SEPTA Regional Rail provides commuter rail service to the North Penn Valley along the Lansdale/Doylestown Line, with stations at North Wales, Pennbrook, Lansdale, 9th Street, Fortuna, Colmar, and Link Belt. The Lansdale/Doylestown Line connects the valley to Center City Philadelphia and Doylestown, along with intermediate points. SEPTA operates three bus routes that serve the North Penn Valley, all of which serve Lansdale and the Montgomery Mall.
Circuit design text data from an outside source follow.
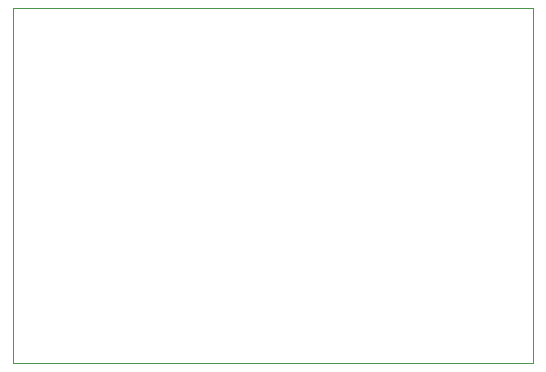
<source format=gm1>
%TF.GenerationSoftware,KiCad,Pcbnew,9.0.0+dfsg-1*%
%TF.CreationDate,2025-03-17T14:30:45+01:00*%
%TF.ProjectId,control-matrix-2-alt,636f6e74-726f-46c2-9d6d-61747269782d,1.0*%
%TF.SameCoordinates,Original*%
%TF.FileFunction,Profile,NP*%
%FSLAX46Y46*%
G04 Gerber Fmt 4.6, Leading zero omitted, Abs format (unit mm)*
G04 Created by KiCad (PCBNEW 9.0.0+dfsg-1) date 2025-03-17 14:30:45*
%MOMM*%
%LPD*%
G01*
G04 APERTURE LIST*
%TA.AperFunction,Profile*%
%ADD10C,0.050000*%
%TD*%
G04 APERTURE END LIST*
D10*
X60000000Y-80000000D02*
X104000000Y-80000000D01*
X104000000Y-110000000D01*
X60000000Y-110000000D01*
X60000000Y-80000000D01*
M02*

</source>
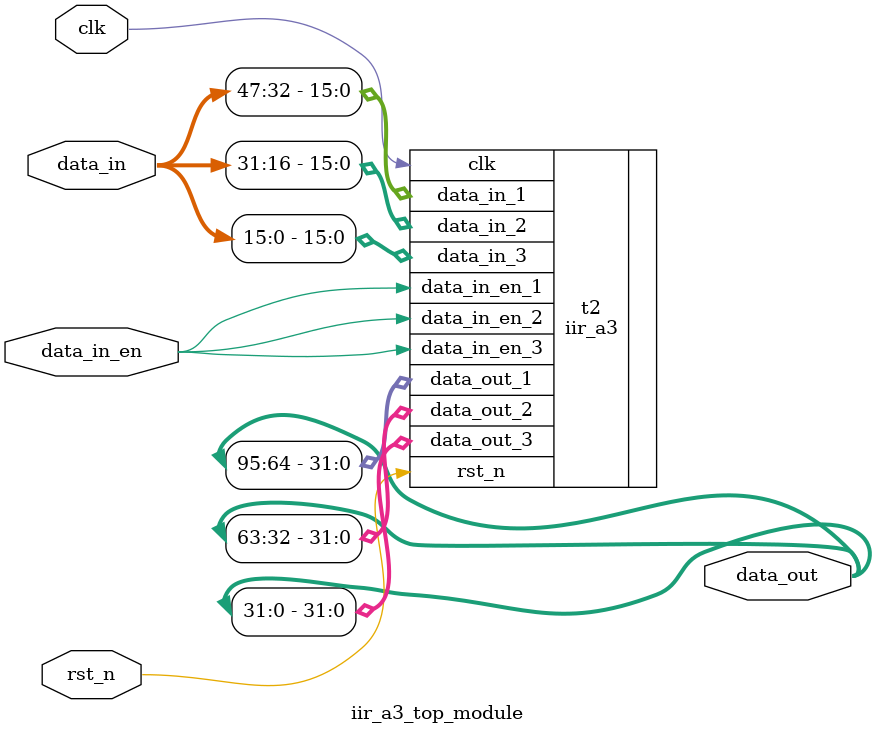
<source format=v>

module iir_a3_top_module(
    input clk,
    input rst_n,
    input signed [47:0] data_in,
    input data_in_en,
    output signed [95:0] data_out
);
        iir_a3 t2(
        .clk(clk),
        .rst_n(rst_n),
        .data_in_1(data_in[47:32]),
        .data_in_2(data_in[31:16]),
        .data_in_3(data_in[15:0]),
        .data_in_en_1(data_in_en),
        .data_in_en_2(data_in_en),
        .data_in_en_3(data_in_en),
        .data_out_1(data_out[95:64]),
        .data_out_2(data_out[63:32]),
        .data_out_3(data_out[31:0])
    );   

endmodule

</source>
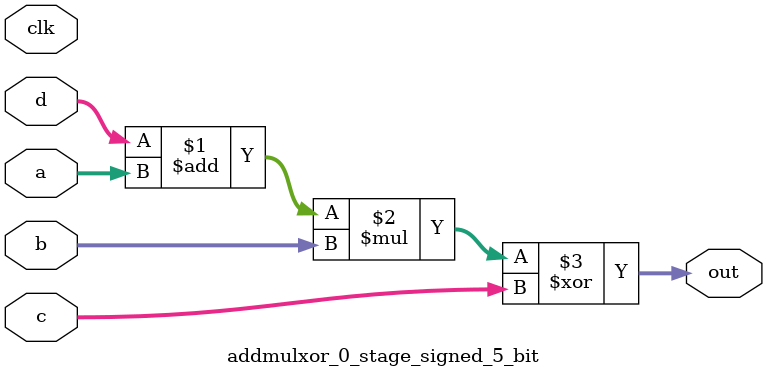
<source format=sv>
(* use_dsp = "yes" *) module addmulxor_0_stage_signed_5_bit(
	input signed [4:0] a,
	input signed [4:0] b,
	input signed [4:0] c,
	input signed [4:0] d,
	output [4:0] out,
	input clk);

	assign out = ((d + a) * b) ^ c;
endmodule

</source>
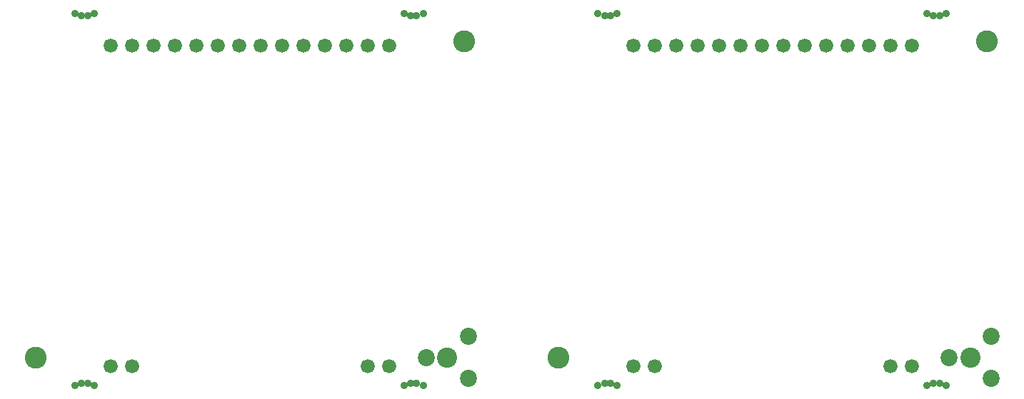
<source format=gbs>
G04 #@! TF.GenerationSoftware,KiCad,Pcbnew,7.0.10*
G04 #@! TF.CreationDate,2024-01-03T22:04:12+01:00*
G04 #@! TF.ProjectId,dogs102,646f6773-3130-4322-9e6b-696361645f70,rev?*
G04 #@! TF.SameCoordinates,Original*
G04 #@! TF.FileFunction,Soldermask,Bot*
G04 #@! TF.FilePolarity,Negative*
%FSLAX46Y46*%
G04 Gerber Fmt 4.6, Leading zero omitted, Abs format (unit mm)*
G04 Created by KiCad (PCBNEW 7.0.10) date 2024-01-03 22:04:12*
%MOMM*%
%LPD*%
G01*
G04 APERTURE LIST*
%ADD10C,1.680000*%
%ADD11C,2.400000*%
%ADD12C,2.020000*%
%ADD13C,2.600000*%
%ADD14C,0.900000*%
G04 APERTURE END LIST*
D10*
X130590000Y-124460000D03*
X133130000Y-124460000D03*
X161070000Y-124460000D03*
X163610000Y-124460000D03*
X163610000Y-86360000D03*
X161070000Y-86360000D03*
X158530000Y-86360000D03*
X155990000Y-86360000D03*
X153450000Y-86360000D03*
X150910000Y-86360000D03*
X148370000Y-86360000D03*
X145830000Y-86360000D03*
X143290000Y-86360000D03*
X140750000Y-86360000D03*
X138210000Y-86360000D03*
X135670000Y-86360000D03*
X133130000Y-86360000D03*
X130590000Y-86360000D03*
D11*
X170510000Y-123400000D03*
D12*
X173010000Y-120900000D03*
X168010000Y-123400000D03*
X173010000Y-125900000D03*
D13*
X183660000Y-123450000D03*
D14*
X227360000Y-82500000D03*
X228160000Y-82750000D03*
X228860000Y-82750000D03*
X229660000Y-82500000D03*
X229660000Y-126750000D03*
X228860000Y-126500000D03*
X228160000Y-126500000D03*
X227360000Y-126750000D03*
X188360000Y-82500000D03*
X189160000Y-82750000D03*
X189860000Y-82750000D03*
X190660000Y-82500000D03*
D13*
X172460000Y-85850000D03*
X121660000Y-123450000D03*
X234460000Y-85850000D03*
D14*
X165360000Y-82500000D03*
X166160000Y-82750000D03*
X166860000Y-82750000D03*
X167660000Y-82500000D03*
X126360000Y-82500000D03*
X127160000Y-82750000D03*
X127860000Y-82750000D03*
X128660000Y-82500000D03*
X167660000Y-126750000D03*
X166860000Y-126500000D03*
X166160000Y-126500000D03*
X165360000Y-126750000D03*
X190660000Y-126750000D03*
X189860000Y-126500000D03*
X189160000Y-126500000D03*
X188360000Y-126750000D03*
D10*
X192590000Y-124460000D03*
X195130000Y-124460000D03*
X223070000Y-124460000D03*
X225610000Y-124460000D03*
X225610000Y-86360000D03*
X223070000Y-86360000D03*
X220530000Y-86360000D03*
X217990000Y-86360000D03*
X215450000Y-86360000D03*
X212910000Y-86360000D03*
X210370000Y-86360000D03*
X207830000Y-86360000D03*
X205290000Y-86360000D03*
X202750000Y-86360000D03*
X200210000Y-86360000D03*
X197670000Y-86360000D03*
X195130000Y-86360000D03*
X192590000Y-86360000D03*
D14*
X128660000Y-126750000D03*
X127860000Y-126500000D03*
X127160000Y-126500000D03*
X126360000Y-126750000D03*
D11*
X232510000Y-123400000D03*
D12*
X235010000Y-120900000D03*
X230010000Y-123400000D03*
X235010000Y-125900000D03*
M02*

</source>
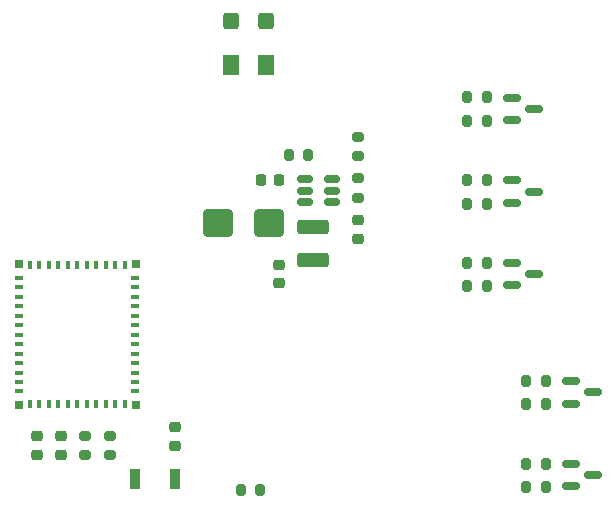
<source format=gbr>
%TF.GenerationSoftware,KiCad,Pcbnew,8.0.2*%
%TF.CreationDate,2024-06-05T10:22:25+03:00*%
%TF.ProjectId,LED driver,4c454420-6472-4697-9665-722e6b696361,rev?*%
%TF.SameCoordinates,Original*%
%TF.FileFunction,Paste,Top*%
%TF.FilePolarity,Positive*%
%FSLAX46Y46*%
G04 Gerber Fmt 4.6, Leading zero omitted, Abs format (unit mm)*
G04 Created by KiCad (PCBNEW 8.0.2) date 2024-06-05 10:22:25*
%MOMM*%
%LPD*%
G01*
G04 APERTURE LIST*
G04 Aperture macros list*
%AMRoundRect*
0 Rectangle with rounded corners*
0 $1 Rounding radius*
0 $2 $3 $4 $5 $6 $7 $8 $9 X,Y pos of 4 corners*
0 Add a 4 corners polygon primitive as box body*
4,1,4,$2,$3,$4,$5,$6,$7,$8,$9,$2,$3,0*
0 Add four circle primitives for the rounded corners*
1,1,$1+$1,$2,$3*
1,1,$1+$1,$4,$5*
1,1,$1+$1,$6,$7*
1,1,$1+$1,$8,$9*
0 Add four rect primitives between the rounded corners*
20,1,$1+$1,$2,$3,$4,$5,0*
20,1,$1+$1,$4,$5,$6,$7,0*
20,1,$1+$1,$6,$7,$8,$9,0*
20,1,$1+$1,$8,$9,$2,$3,0*%
G04 Aperture macros list end*
%ADD10RoundRect,0.225000X-0.250000X0.225000X-0.250000X-0.225000X0.250000X-0.225000X0.250000X0.225000X0*%
%ADD11RoundRect,0.200000X0.200000X0.275000X-0.200000X0.275000X-0.200000X-0.275000X0.200000X-0.275000X0*%
%ADD12RoundRect,0.200000X0.275000X-0.200000X0.275000X0.200000X-0.275000X0.200000X-0.275000X-0.200000X0*%
%ADD13RoundRect,0.250000X-1.075000X0.375000X-1.075000X-0.375000X1.075000X-0.375000X1.075000X0.375000X0*%
%ADD14RoundRect,0.150000X0.512500X0.150000X-0.512500X0.150000X-0.512500X-0.150000X0.512500X-0.150000X0*%
%ADD15R,0.900000X1.700000*%
%ADD16RoundRect,0.225000X0.250000X-0.225000X0.250000X0.225000X-0.250000X0.225000X-0.250000X-0.225000X0*%
%ADD17RoundRect,0.150000X-0.587500X-0.150000X0.587500X-0.150000X0.587500X0.150000X-0.587500X0.150000X0*%
%ADD18RoundRect,0.200000X-0.275000X0.200000X-0.275000X-0.200000X0.275000X-0.200000X0.275000X0.200000X0*%
%ADD19RoundRect,0.225000X0.225000X0.250000X-0.225000X0.250000X-0.225000X-0.250000X0.225000X-0.250000X0*%
%ADD20RoundRect,0.250001X0.462499X0.624999X-0.462499X0.624999X-0.462499X-0.624999X0.462499X-0.624999X0*%
%ADD21RoundRect,0.250000X0.400000X0.450000X-0.400000X0.450000X-0.400000X-0.450000X0.400000X-0.450000X0*%
%ADD22RoundRect,0.250000X1.000000X0.900000X-1.000000X0.900000X-1.000000X-0.900000X1.000000X-0.900000X0*%
%ADD23R,0.400000X0.800000*%
%ADD24R,0.800000X0.400000*%
%ADD25R,0.700000X0.700000*%
G04 APERTURE END LIST*
D10*
%TO.C,C6*%
X123875000Y-76780000D03*
X123875000Y-78330000D03*
%TD*%
D11*
%TO.C,R10*%
X141475000Y-64580000D03*
X139825000Y-64580000D03*
%TD*%
%TO.C,R14*%
X126350000Y-67445000D03*
X124700000Y-67445000D03*
%TD*%
D12*
%TO.C,R12*%
X107435000Y-92880000D03*
X107435000Y-91230000D03*
%TD*%
D11*
%TO.C,R3*%
X146475000Y-86580000D03*
X144825000Y-86580000D03*
%TD*%
D13*
%TO.C,L1*%
X126785000Y-73555000D03*
X126785000Y-76355000D03*
%TD*%
D14*
%TO.C,U2*%
X128392500Y-71425000D03*
X128392500Y-70475000D03*
X128392500Y-69525000D03*
X126117500Y-69525000D03*
X126117500Y-70475000D03*
X126117500Y-71425000D03*
%TD*%
D15*
%TO.C,SW1*%
X111715000Y-94925000D03*
X115115000Y-94925000D03*
%TD*%
D16*
%TO.C,C1*%
X103425000Y-92830000D03*
X103425000Y-91280000D03*
%TD*%
D10*
%TO.C,C5*%
X130535000Y-72980000D03*
X130535000Y-74530000D03*
%TD*%
D17*
%TO.C,Q5*%
X143612500Y-62600000D03*
X143612500Y-64500000D03*
X145487500Y-63550000D03*
%TD*%
D11*
%TO.C,R13*%
X122310000Y-95845000D03*
X120660000Y-95845000D03*
%TD*%
D18*
%TO.C,R16*%
X130535000Y-65930000D03*
X130535000Y-67580000D03*
%TD*%
D17*
%TO.C,Q4*%
X143612500Y-69600000D03*
X143612500Y-71500000D03*
X145487500Y-70550000D03*
%TD*%
D11*
%TO.C,R9*%
X141475000Y-62580000D03*
X139825000Y-62580000D03*
%TD*%
D16*
%TO.C,C3*%
X105385000Y-92830000D03*
X105385000Y-91280000D03*
%TD*%
D17*
%TO.C,Q3*%
X143612500Y-76600000D03*
X143612500Y-78500000D03*
X145487500Y-77550000D03*
%TD*%
D11*
%TO.C,R8*%
X141475000Y-71580000D03*
X139825000Y-71580000D03*
%TD*%
%TO.C,R6*%
X141475000Y-78580000D03*
X139825000Y-78580000D03*
%TD*%
D18*
%TO.C,R15*%
X130535000Y-69430000D03*
X130535000Y-71080000D03*
%TD*%
D10*
%TO.C,C2*%
X115075000Y-90520000D03*
X115075000Y-92070000D03*
%TD*%
D19*
%TO.C,C4*%
X123900000Y-69545000D03*
X122350000Y-69545000D03*
%TD*%
D20*
%TO.C,F1*%
X122792500Y-59825000D03*
X119817500Y-59825000D03*
%TD*%
D21*
%TO.C,D1*%
X122755000Y-56075000D03*
X119855000Y-56075000D03*
%TD*%
D22*
%TO.C,D2*%
X123055000Y-73200000D03*
X118755000Y-73200000D03*
%TD*%
D11*
%TO.C,R1*%
X146475000Y-93580000D03*
X144825000Y-93580000D03*
%TD*%
%TO.C,R2*%
X146475000Y-95580000D03*
X144825000Y-95580000D03*
%TD*%
D17*
%TO.C,Q1*%
X148612500Y-93600000D03*
X148612500Y-95500000D03*
X150487500Y-94550000D03*
%TD*%
D11*
%TO.C,R7*%
X141475000Y-69580000D03*
X139825000Y-69580000D03*
%TD*%
D17*
%TO.C,Q2*%
X148612500Y-86600000D03*
X148612500Y-88500000D03*
X150487500Y-87550000D03*
%TD*%
D11*
%TO.C,R4*%
X146475000Y-88580000D03*
X144825000Y-88580000D03*
%TD*%
%TO.C,R5*%
X141475000Y-76580000D03*
X139825000Y-76580000D03*
%TD*%
D12*
%TO.C,R11*%
X109535000Y-92880000D03*
X109535000Y-91230000D03*
%TD*%
D23*
%TO.C,U1*%
X102805000Y-88575000D03*
X103605000Y-88575000D03*
X104405000Y-88575000D03*
X105205000Y-88575000D03*
X106005000Y-88575000D03*
X106805000Y-88575000D03*
X107605000Y-88575000D03*
X108405000Y-88575000D03*
X109205000Y-88575000D03*
X110005000Y-88575000D03*
X110805000Y-88575000D03*
D24*
X111705000Y-87475000D03*
X111705000Y-86675000D03*
X111705000Y-85875000D03*
X111705000Y-85075000D03*
X111705000Y-84275000D03*
X111705000Y-83475000D03*
X111705000Y-82675000D03*
X111705000Y-81875000D03*
X111705000Y-81075000D03*
X111705000Y-80275000D03*
X111705000Y-79475000D03*
X111705000Y-78675000D03*
X111705000Y-77875000D03*
D23*
X110805000Y-76775000D03*
X110005000Y-76775000D03*
X109205000Y-76775000D03*
X108405000Y-76775000D03*
X107605000Y-76775000D03*
X106805000Y-76775000D03*
X106005000Y-76775000D03*
X105205000Y-76775000D03*
X104405000Y-76775000D03*
X103605000Y-76775000D03*
X102805000Y-76775000D03*
D24*
X101905000Y-77875000D03*
X101905000Y-78675000D03*
X101905000Y-79475000D03*
X101905000Y-80275000D03*
X101905000Y-81075000D03*
X101905000Y-81875000D03*
X101905000Y-82675000D03*
X101905000Y-83475000D03*
X101905000Y-84275000D03*
X101905000Y-85075000D03*
X101905000Y-85875000D03*
X101905000Y-86675000D03*
X101905000Y-87475000D03*
D25*
X101855000Y-88625000D03*
X111755000Y-88625000D03*
X111755000Y-76725000D03*
X101855000Y-76725000D03*
%TD*%
M02*

</source>
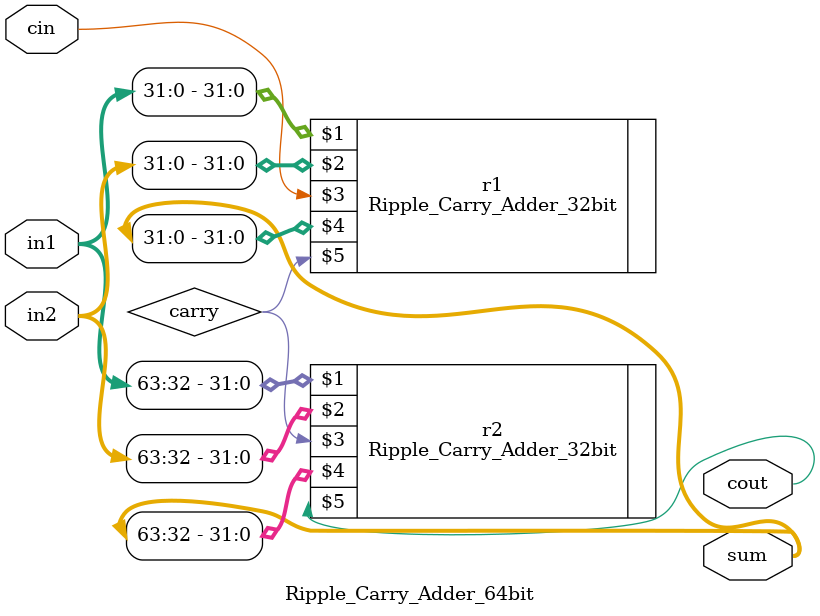
<source format=v>
`timescale 1ns / 1ps
module Ripple_Carry_Adder_64bit(input[63:0] in1,input[63:0] in2, input cin, output [63:0] sum, output cout);
wire carry;
Ripple_Carry_Adder_32bit r1(in1[31:0],in2[31:0],cin,sum[31:0],carry);
Ripple_Carry_Adder_32bit r2(in1[63:32],in2[63:32],carry,sum[63:32],cout);

endmodule

</source>
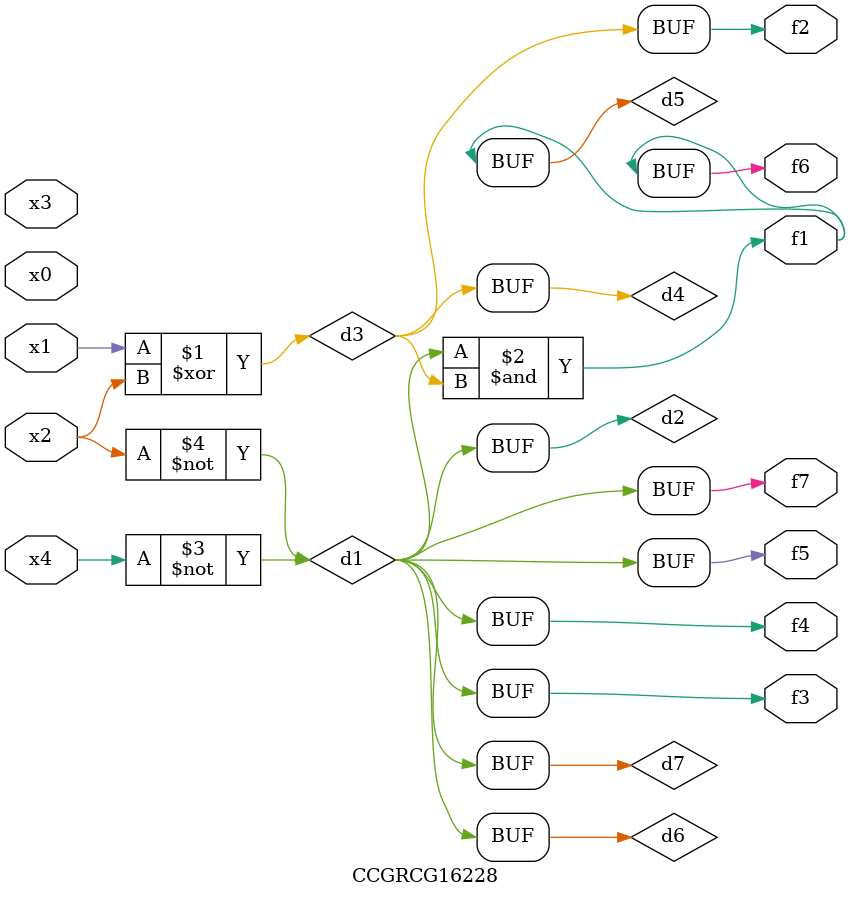
<source format=v>
module CCGRCG16228(
	input x0, x1, x2, x3, x4,
	output f1, f2, f3, f4, f5, f6, f7
);

	wire d1, d2, d3, d4, d5, d6, d7;

	not (d1, x4);
	not (d2, x2);
	xor (d3, x1, x2);
	buf (d4, d3);
	and (d5, d1, d3);
	buf (d6, d1, d2);
	buf (d7, d2);
	assign f1 = d5;
	assign f2 = d4;
	assign f3 = d7;
	assign f4 = d7;
	assign f5 = d7;
	assign f6 = d5;
	assign f7 = d7;
endmodule

</source>
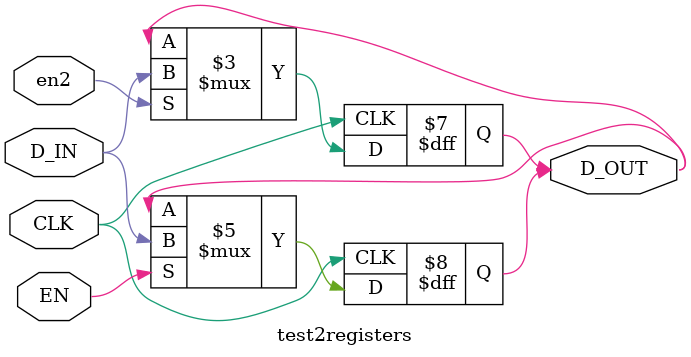
<source format=v>
module test2registers(input D_IN, input CLK,EN,en2, output reg D_OUT);
    always @(posedge CLK)
    begin
        begin
            if(EN)
                D_OUT<= D_IN;
        end


    end
        always @(posedge CLK)
    begin

            begin
            if(en2)
                D_OUT<= D_IN;
        end

    end
            

endmodule
</source>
The Route 94 bus connects the region to the Chestnut Hill section of Philadelphia, the Route 96 bus connects to the Norristown Transportation Center in Norristown, and the Route 132 bus connects to Telford.

Freight rail service in the North Penn Valley is provided by the Pennsylvania Northeastern Railroad, a short-line freight railroad that is headquartered in Lansdale. The Pennsylvania Northeastern Railroad operates the Lansdale Yard in the borough and provides freight rail service out of Lansdale to several points in the northern suburbs of Philadelphia on SEPTA-owned lines. CSX Transportation interchanges with the Pennsylvania Northeastern Railroad in Lansdale.